Israel army to seek legal advice during operations

admin Contributor
Font Size:

JERUSALEM (AP) — Israel’s military will consult more closely with its legal advisers on future offensives, security officials said Wednesday — a move motivated by war crimes accusations that followed last year’s war in the Gaza Strip.

Officers are also receiving more intensive training in the rules of war and international law, the officials said.

Officials said military chief Lt. Gen. Gabi Ashkenazi has ordered the military to consult with its legal advisers in the course of operations, and not just in the planning stage, as was the case with the Gaza war. They spoke on condition of anonymity because they were not authorized to discuss the policy revision with the media.

The Israeli military spokesman’s office had no immediate comment.

The new policy follows a U.N. panel’s conclusion that Israel committed war crimes in connection with the Gaza operation. Both military and political officials have been forced to cancel trips to Britain because of efforts by Palestinian activists to bring them to trial under a war crimes law that breaks down jurisdictional barriers.

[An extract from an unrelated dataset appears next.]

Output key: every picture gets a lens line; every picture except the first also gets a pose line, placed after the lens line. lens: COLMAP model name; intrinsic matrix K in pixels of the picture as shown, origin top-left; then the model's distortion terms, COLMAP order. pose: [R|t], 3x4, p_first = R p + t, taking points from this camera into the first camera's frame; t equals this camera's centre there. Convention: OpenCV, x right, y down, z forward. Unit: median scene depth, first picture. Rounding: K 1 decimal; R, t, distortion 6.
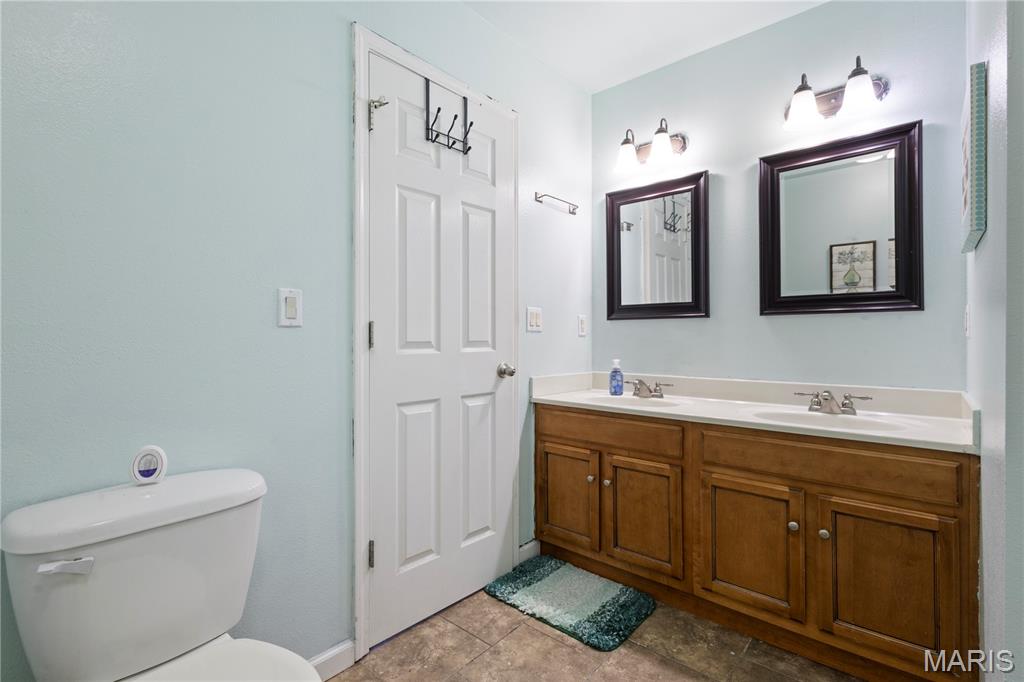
lens RADIAL K [[468.0, 0, 518.0], [0, 468.0, 339.6], [0, 0, 1]] dist [0.002966, -0.000741]
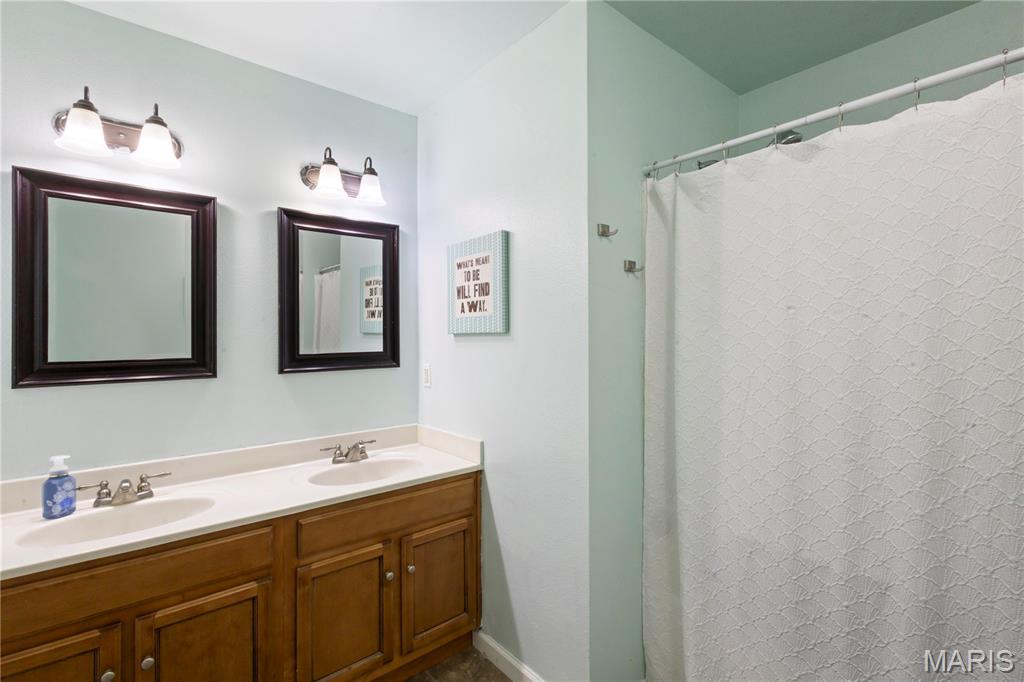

Israel embarked upon the Gaza offensive to stop militants from launching rockets into southern Israel. But the operation drew widespread international criticism over the high Palestinian civilian death toll: Gaza officials and Palestinian human rights groups say more than 900 civilians were killed, out of an overall toll of more than 1,400.

Thirteen Israelis also were killed.

Visiting British Attorney General Patricia Janet Scotland said in a speech at Jerusalem’s Hebrew University on Tuesday that her government was “looking urgently at ways in which the U.K. system might be changed to avoid this situation arising again and is determined that Israel’s leaders should always be able to travel freely to the U.K.”

In other news, Israeli defense officials say Barak has received dozens of anonymous death threats since the government decided in November to slow construction in Jewish West Bank settlements.

The slowdown has enraged settlers who fear it will be a first step toward dismantling some settlements as part of a still-elusive peace deal with the Palestinians.

Security officials said the internal security service, or Shin Bet, was investigating the threats and that Barak’s security detail had been reinforced in recent weeks.

Such threats are taken seriously in Israel after Prime Minister Yitzhak Rabin was assassinated in 1995 by a Jewish extremist opposed to his peace moves with the Palestinians.

Prime Minister Benjamin Netanyahu announced the slowdown in late November under pressure from Washington, which hopes to relaunch Israeli-Palestinian peace talks.

But the Palestinians have refused to return to the negotiating table, saying they want Netanyahu to freeze all construction in the West Bank and east Jerusalem and take up negotiations where they broke off under his predecessor.